** Task details **
Extend the passage on Herbert Spencer's fallen reputation, starting right after its last sentence.

** Document passage follows **

Of all the great Victorian thinkers who achieved in a hero-worshipping age near-immortal stature, Herbert Spencer’s reputation has now indisputably fallen the furthest. Darwin and Mill retain their lofty positions; even Carlyle clings on to a semblance of his former glory. Not only is Spencer’s oeuvre unread; even his definitive locus, sociology, is often perceived to have lost its moorings as a subject. The reasons for Spencer’s own decline are not hard to find. His reputation from the mid-1880s onwards was as a vehement opponent of socialism and collectivism, as the quintessential individualist, and, as the inventor of the phrase, “survival of the fittest”, an exponent of what the later twentieth century would view as amongst the more offensive forms of Social Darwinism. A few recent studies have tried to redress the resulting prejudices by placing Spencer more firmly in historical context, notably in M.W. Taylor’s Men Versus the State: Herbert Spencer and Late Victorian Individualism (Oxford, 1992). Mark Francis’s painstaking study goes behind the thought to the man, in a further effort to rescue Spencer from his reputation.

** End of Document passage **
** Input data follows **

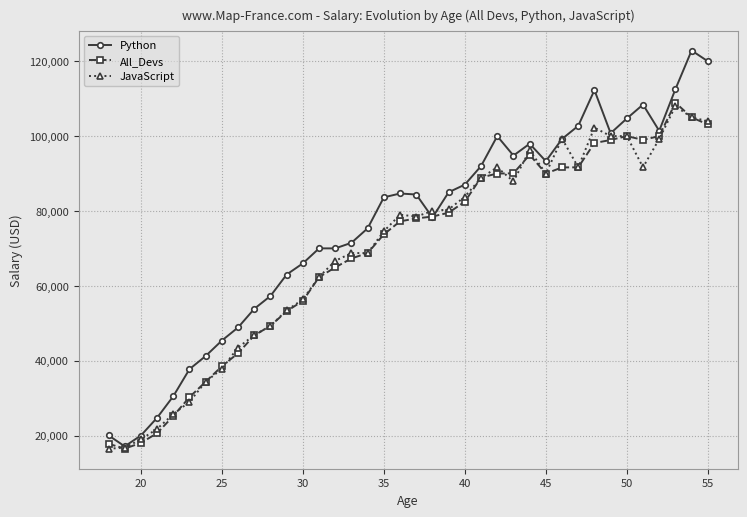

What is the highest value of the All_Devs series?

108923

** End of Input data **

** Result **
The task is not an easy one; Spencer destroyed all correspondence deemed not to shed a favourable light on his aspirations. He practically constructed the authorized biography, The Life and Letters of Herbert Spencer, notionally written by a secretary, David Duncan. The prose style of his longer works has not aged well. What we still read of the man also often seems archaic. His shorter works still adverted to, notably The Man versus the State (1884), reinforce most closely his individualist political reputation. He left no ready statement of evolutionary theory that has proven appealing to those engaged in the continuous recreation of Charles Darwin. His personal life was eccentric and easily mocked. (Like Mill, he probably died a virgin, and modern readers are as sceptical of such prototypes as universalizable human nature as Mill was of Bentham.) Obsessively hypochondriacal even by contemporary standards, his day revolved around the taking of his pulse, which might occur wherever he happened to be. He has remained perhaps least known for what he aspired most to be known as, a great psychologist. His own psychology, spread bare enough here, revealed a painfully sensitive man who feared women (like Ruskin and Lewis Carroll, he affected an intense devotion to young girls later in life) and was prone to depression and despair. He detested irrationality and feared passion. It was not a recipe for a happy life, for encounters with others invariably involved one or both.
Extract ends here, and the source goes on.